Nel film, la grande bellezza delle Isole fa il suo; il resto lo fanno il gusto estetico di Pizzicannella, i movimenti di camera e la fotografia (guarda caso), grazie ai quali l’impostazione low budget passa pressoché inosservata. Molto fa l’approccio del Pizzicannella regista, lo stesso del Pizzicannella scrittore: «Fare un libro, peggio ancora fare un film, è un’opportunità che strappi con le unghie. Quando ti dicono che ogni film è un miracolo, io non sono d’accordo: senza il coltello tra i denti, il miracolo non l’ottieni». O meglio: «Una volta che ho l’occasione di fare un film, lo faccio come credo. E se mi riconosco un poco di arroganza, è solo nell’atteggiamento: ho iniziato con la fotografia e ho pubblicato subito sul New Musical Express, ho scritto un libro e l’ha pubblicato Baldini&Castoldi. Provo a fare subito il passo più lungo della gamba, perché non so se posso farne un altro. Se funziona bene, se fallisce amen, non stiamo salvando vite». E dunque «‘Dawn Chorus’ è un film laico, che non giudica i personaggi, che vuole intrattenere senza compiacere a tutti i costi, che non ricorre a facili autoassoluzioni dai sensi di colpa un po’ borghesi, ma che prova a intrattenere pur proponendo un punto di vista autoriale. Posso dire che è un film sincero, trovo che mi rappresenti molto nelle contraddizioni e, laddove ve ne fossero, anche nei passi falsi».
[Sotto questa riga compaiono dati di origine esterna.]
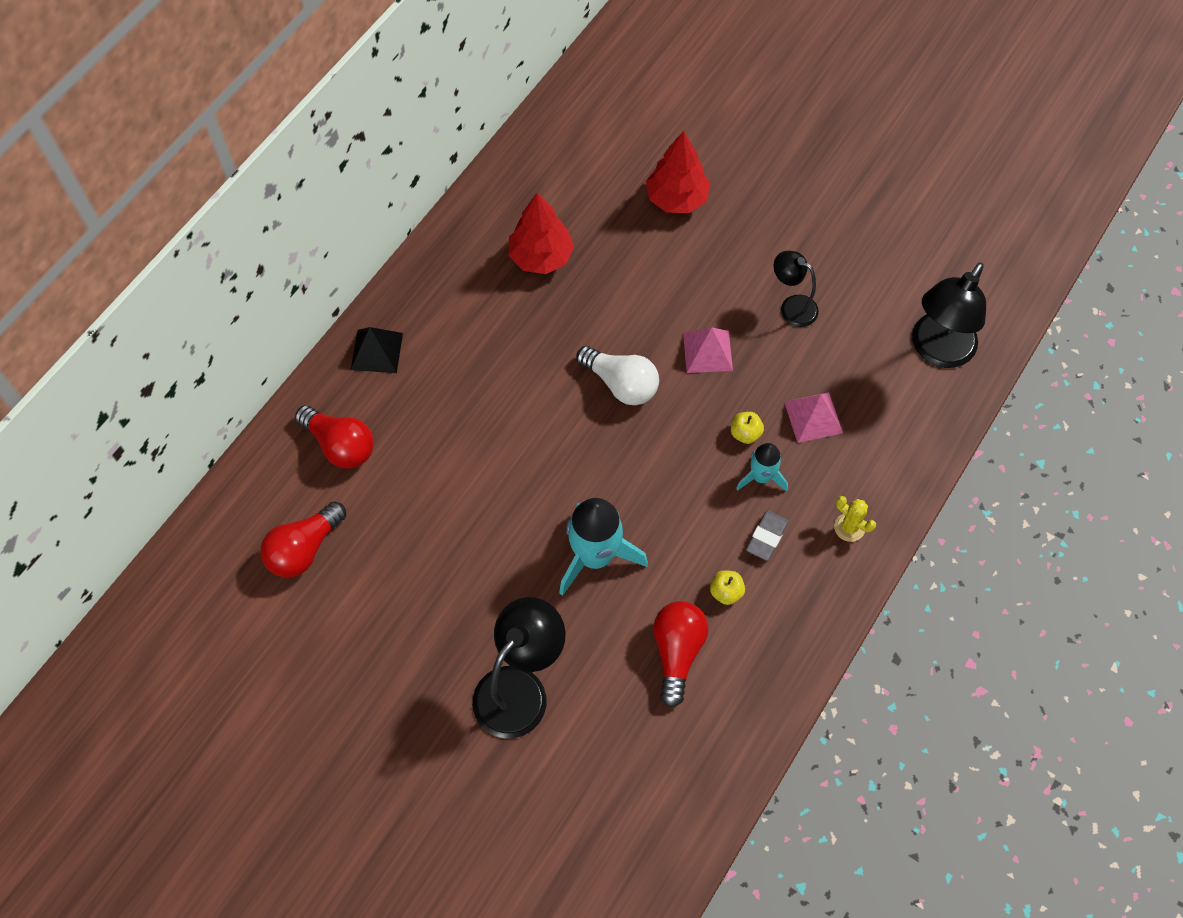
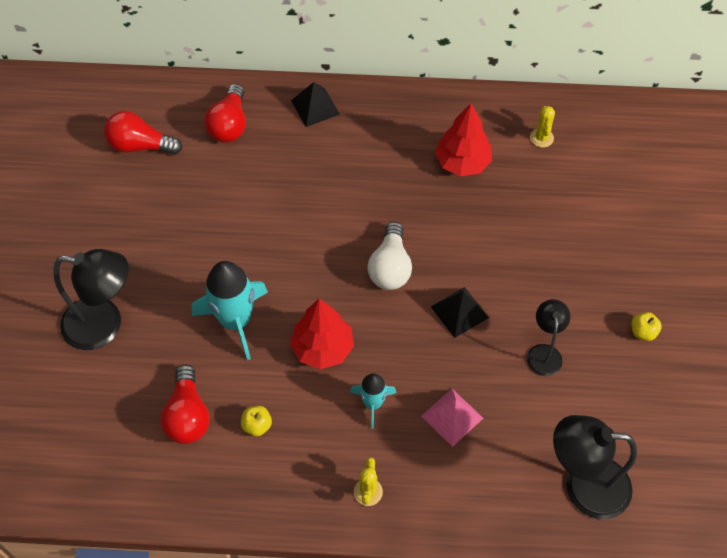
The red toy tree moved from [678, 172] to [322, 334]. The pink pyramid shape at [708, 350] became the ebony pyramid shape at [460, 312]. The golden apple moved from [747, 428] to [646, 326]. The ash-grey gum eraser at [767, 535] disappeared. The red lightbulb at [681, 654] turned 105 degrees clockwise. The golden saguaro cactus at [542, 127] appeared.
Altro ancora, in ‘Dawn Chorus’, lo fa la generale sospensione spazio-temporale: «Non serve preoccuparsi della storia più di tanto – chiude l’autore – serve piuttosto il voler passare del tempo insieme a quattro ragazzi a vedere cosa si prova su di un’isola. La sospensione è quella di un vecchio cinema che io trovo modernissimo».